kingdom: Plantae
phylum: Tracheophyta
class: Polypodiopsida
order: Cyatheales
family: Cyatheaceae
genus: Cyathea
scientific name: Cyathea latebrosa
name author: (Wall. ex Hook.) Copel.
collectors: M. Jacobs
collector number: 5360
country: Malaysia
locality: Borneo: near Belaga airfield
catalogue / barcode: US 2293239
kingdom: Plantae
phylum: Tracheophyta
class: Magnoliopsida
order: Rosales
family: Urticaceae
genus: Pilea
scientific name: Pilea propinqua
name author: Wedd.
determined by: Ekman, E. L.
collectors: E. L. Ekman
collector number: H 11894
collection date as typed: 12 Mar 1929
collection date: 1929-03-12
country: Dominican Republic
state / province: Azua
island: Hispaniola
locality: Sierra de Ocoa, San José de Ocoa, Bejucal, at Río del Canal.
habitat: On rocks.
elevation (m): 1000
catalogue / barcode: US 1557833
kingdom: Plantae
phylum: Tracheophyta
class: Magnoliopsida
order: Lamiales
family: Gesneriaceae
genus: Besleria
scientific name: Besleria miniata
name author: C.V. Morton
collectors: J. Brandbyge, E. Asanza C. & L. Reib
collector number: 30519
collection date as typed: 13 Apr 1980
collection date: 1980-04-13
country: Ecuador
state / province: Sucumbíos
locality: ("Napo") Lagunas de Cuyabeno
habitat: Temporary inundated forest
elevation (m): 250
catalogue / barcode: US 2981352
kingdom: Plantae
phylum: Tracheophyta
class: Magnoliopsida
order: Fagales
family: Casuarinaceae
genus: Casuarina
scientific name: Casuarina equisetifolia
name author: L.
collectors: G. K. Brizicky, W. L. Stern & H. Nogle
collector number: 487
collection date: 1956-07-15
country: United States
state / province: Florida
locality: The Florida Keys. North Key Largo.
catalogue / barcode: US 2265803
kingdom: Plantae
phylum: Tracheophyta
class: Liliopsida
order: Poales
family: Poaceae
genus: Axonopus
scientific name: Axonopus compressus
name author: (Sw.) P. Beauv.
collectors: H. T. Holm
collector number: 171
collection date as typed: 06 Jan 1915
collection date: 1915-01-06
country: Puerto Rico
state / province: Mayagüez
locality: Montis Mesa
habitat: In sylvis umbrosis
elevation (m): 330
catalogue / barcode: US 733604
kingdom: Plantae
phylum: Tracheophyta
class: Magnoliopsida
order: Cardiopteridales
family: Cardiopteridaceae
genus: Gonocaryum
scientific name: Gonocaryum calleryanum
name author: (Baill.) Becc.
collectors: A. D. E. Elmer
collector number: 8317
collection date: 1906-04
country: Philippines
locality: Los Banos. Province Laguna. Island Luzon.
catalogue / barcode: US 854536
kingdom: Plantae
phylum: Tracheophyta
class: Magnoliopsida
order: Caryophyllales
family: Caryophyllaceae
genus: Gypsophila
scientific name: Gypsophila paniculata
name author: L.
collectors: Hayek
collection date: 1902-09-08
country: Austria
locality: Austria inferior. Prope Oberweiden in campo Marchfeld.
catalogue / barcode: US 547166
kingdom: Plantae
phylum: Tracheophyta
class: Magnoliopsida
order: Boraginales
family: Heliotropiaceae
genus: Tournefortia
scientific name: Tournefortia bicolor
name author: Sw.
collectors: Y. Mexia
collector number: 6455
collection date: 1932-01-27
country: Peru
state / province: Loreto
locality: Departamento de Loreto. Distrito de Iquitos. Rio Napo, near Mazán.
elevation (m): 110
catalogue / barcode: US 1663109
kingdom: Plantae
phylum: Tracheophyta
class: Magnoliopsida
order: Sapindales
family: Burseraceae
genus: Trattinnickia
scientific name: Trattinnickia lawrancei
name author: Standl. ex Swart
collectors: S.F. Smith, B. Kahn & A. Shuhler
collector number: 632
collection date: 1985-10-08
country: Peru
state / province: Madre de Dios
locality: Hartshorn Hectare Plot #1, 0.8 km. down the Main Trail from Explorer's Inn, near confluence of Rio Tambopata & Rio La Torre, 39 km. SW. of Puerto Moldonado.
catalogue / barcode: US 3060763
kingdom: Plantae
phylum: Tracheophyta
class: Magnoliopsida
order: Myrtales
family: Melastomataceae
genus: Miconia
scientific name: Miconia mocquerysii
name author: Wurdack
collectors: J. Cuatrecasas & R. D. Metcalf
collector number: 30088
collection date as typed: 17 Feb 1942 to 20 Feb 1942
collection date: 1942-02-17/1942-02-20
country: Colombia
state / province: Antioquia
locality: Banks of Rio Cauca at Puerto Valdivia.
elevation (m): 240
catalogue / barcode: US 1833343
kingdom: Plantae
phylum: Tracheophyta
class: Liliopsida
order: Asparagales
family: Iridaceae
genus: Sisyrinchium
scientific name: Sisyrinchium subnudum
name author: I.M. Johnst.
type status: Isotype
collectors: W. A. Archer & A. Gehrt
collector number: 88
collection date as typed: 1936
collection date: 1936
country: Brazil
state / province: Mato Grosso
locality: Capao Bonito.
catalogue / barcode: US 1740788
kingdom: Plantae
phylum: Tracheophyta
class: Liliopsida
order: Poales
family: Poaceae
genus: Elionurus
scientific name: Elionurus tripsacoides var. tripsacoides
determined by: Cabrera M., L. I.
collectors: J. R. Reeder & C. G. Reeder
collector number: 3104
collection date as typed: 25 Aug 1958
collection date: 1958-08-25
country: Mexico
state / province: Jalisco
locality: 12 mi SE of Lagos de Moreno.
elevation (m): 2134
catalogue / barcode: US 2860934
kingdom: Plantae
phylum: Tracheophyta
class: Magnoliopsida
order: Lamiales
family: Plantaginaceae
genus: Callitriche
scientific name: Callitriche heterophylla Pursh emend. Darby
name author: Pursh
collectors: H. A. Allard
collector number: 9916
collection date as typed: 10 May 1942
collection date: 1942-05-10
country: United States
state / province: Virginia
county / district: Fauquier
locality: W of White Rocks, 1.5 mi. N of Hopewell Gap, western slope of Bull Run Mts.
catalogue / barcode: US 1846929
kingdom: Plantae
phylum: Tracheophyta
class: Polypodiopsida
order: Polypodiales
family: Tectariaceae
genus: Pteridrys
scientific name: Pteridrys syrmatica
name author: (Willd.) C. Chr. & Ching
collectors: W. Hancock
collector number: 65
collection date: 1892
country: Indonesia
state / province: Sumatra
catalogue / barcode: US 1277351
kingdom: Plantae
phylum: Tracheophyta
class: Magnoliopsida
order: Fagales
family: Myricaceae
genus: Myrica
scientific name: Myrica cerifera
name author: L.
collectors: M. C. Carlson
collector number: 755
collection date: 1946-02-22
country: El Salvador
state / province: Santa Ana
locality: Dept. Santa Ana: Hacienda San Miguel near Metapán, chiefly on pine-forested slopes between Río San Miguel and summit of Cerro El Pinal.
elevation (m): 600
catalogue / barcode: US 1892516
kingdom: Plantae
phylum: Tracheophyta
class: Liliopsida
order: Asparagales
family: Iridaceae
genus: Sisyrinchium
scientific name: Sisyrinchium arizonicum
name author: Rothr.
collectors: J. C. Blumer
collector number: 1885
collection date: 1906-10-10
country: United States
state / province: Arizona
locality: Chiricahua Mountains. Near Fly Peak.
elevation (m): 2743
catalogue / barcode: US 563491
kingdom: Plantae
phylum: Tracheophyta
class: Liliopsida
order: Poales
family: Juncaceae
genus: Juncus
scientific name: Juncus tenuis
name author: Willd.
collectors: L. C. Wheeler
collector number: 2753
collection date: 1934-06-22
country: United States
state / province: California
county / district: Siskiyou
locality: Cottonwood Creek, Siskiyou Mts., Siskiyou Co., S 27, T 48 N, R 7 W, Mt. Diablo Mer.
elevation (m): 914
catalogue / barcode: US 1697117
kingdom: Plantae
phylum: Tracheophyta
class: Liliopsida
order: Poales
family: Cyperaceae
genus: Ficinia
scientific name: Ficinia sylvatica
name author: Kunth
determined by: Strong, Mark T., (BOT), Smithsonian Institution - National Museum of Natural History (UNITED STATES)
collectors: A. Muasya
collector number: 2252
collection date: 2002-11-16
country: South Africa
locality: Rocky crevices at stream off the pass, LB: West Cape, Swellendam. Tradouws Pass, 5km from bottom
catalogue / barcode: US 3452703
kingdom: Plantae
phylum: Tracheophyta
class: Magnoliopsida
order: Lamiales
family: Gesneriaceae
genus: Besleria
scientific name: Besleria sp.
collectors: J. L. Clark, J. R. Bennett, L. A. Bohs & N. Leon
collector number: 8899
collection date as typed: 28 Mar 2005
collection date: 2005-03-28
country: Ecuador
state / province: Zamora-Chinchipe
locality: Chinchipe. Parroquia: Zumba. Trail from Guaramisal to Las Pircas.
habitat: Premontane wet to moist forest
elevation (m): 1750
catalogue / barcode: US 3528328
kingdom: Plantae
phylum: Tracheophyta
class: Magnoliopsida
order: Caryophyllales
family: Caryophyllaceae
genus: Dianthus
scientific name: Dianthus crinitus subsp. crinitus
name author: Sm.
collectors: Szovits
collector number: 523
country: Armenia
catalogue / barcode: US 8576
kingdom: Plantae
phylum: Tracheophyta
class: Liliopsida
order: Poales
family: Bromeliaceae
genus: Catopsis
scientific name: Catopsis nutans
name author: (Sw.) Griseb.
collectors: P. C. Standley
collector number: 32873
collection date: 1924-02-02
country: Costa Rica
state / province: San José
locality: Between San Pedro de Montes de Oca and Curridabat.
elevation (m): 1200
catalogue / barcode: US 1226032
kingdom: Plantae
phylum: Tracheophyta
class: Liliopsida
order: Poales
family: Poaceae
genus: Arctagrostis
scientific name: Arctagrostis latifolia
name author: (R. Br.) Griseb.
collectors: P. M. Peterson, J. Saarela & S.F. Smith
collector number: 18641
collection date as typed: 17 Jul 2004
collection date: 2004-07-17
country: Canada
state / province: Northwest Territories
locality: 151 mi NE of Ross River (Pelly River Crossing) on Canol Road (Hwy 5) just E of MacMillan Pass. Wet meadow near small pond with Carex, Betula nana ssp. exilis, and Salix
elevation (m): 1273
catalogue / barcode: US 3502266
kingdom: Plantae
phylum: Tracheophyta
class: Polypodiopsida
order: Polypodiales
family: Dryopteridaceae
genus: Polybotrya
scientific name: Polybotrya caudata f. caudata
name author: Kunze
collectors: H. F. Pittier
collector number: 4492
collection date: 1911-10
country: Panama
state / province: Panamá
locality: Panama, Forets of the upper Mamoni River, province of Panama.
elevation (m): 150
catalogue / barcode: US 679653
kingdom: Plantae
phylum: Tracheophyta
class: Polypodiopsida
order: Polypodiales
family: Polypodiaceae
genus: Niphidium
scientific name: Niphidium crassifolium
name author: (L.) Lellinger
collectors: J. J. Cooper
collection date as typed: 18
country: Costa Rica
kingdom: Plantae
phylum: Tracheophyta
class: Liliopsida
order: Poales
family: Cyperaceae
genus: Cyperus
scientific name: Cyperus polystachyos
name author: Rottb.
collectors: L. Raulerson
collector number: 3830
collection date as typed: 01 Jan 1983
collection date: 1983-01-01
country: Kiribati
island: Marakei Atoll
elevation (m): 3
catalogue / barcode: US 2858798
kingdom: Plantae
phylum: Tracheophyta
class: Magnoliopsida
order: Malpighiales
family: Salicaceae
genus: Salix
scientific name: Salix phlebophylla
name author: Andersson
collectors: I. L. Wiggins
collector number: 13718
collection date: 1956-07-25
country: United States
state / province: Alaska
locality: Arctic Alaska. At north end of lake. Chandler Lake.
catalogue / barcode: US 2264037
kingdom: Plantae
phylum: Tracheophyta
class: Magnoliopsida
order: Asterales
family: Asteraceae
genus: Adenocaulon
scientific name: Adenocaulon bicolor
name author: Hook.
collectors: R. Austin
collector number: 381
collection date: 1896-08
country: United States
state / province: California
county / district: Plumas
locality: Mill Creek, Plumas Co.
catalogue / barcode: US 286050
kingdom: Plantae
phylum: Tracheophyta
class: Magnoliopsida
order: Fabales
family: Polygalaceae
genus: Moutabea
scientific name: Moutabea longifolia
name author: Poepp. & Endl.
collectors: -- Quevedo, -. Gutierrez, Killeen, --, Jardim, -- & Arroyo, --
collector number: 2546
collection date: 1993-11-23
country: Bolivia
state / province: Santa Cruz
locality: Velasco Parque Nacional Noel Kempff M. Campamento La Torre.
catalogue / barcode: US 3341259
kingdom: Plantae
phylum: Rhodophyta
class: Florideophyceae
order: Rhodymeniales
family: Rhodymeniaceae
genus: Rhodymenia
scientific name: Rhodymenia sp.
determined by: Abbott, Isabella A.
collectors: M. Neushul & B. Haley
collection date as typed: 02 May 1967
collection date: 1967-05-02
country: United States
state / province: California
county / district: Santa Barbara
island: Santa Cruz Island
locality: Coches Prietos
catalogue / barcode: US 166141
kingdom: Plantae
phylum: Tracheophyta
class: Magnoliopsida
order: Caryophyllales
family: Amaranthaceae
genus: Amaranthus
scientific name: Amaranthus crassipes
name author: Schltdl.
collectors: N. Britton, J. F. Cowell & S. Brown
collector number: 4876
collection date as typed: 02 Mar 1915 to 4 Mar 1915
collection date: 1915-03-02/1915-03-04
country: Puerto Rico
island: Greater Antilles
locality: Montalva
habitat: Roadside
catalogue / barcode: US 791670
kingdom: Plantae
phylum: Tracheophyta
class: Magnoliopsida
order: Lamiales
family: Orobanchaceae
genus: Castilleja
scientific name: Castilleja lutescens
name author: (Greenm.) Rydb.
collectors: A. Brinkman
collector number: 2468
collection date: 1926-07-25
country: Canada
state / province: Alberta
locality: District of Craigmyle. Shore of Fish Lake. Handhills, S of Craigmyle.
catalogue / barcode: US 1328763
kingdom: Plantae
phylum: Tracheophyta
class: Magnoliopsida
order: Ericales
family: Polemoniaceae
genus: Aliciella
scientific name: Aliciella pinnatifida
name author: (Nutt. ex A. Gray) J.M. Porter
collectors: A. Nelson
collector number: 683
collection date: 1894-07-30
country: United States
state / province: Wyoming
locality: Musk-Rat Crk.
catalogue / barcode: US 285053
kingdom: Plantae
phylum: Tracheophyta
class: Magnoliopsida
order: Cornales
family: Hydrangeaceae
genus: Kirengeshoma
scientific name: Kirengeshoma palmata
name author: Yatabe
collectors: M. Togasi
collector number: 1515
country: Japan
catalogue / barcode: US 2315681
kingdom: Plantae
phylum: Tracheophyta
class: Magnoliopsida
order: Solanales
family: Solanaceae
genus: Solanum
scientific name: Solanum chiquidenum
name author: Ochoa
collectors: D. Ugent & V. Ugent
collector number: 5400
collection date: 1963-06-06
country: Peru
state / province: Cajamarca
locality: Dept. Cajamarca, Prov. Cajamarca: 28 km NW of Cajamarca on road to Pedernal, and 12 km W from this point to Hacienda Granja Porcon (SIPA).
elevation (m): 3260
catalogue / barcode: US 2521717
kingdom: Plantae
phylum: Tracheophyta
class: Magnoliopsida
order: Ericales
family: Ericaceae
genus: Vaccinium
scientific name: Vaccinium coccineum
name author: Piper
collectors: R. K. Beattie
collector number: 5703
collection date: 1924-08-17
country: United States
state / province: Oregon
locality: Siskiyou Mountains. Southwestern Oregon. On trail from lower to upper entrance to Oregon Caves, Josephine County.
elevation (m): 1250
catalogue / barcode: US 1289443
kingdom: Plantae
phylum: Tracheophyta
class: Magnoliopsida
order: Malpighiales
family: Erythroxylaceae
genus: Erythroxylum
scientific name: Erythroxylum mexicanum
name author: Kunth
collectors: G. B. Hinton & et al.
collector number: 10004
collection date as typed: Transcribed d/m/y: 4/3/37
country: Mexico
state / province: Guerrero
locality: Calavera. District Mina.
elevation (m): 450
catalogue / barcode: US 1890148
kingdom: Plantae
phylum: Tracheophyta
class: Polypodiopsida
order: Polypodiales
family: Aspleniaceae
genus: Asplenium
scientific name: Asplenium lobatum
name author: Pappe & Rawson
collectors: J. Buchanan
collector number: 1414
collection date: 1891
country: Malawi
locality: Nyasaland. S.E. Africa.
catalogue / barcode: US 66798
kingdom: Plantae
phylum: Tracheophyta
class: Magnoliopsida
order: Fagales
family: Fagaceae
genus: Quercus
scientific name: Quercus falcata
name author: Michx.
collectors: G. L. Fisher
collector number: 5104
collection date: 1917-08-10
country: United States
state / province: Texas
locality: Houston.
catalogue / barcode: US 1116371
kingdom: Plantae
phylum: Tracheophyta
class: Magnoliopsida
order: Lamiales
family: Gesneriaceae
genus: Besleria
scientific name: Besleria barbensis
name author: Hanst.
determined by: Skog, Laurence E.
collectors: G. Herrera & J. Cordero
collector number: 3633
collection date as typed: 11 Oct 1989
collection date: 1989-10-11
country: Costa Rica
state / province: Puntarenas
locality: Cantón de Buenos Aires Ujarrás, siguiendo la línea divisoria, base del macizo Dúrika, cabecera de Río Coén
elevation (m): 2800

## [Aufgabe]
Gib die Zeilen der Datensätze unverändert wieder, beginnend beim Anfang und endend mit der Zeile, die „collection date as typed: 12 Mar 1929“ enthält, beide eingeschlossen.

## [Ergebnis]
kingdom: Plantae
phylum: Tracheophyta
class: Polypodiopsida
order: Cyatheales
family: Cyatheaceae
genus: Cyathea
scientific name: Cyathea latebrosa
name author: (Wall. ex Hook.) Copel.
collectors: M. Jacobs
collector number: 5360
country: Malaysia
locality: Borneo: near Belaga airfield
catalogue / barcode: US 2293239
kingdom: Plantae
phylum: Tracheophyta
class: Magnoliopsida
order: Rosales
family: Urticaceae
genus: Pilea
scientific name: Pilea propinqua
name author: Wedd.
determined by: Ekman, E. L.
collectors: E. L. Ekman
collector number: H 11894
collection date as typed: 12 Mar 1929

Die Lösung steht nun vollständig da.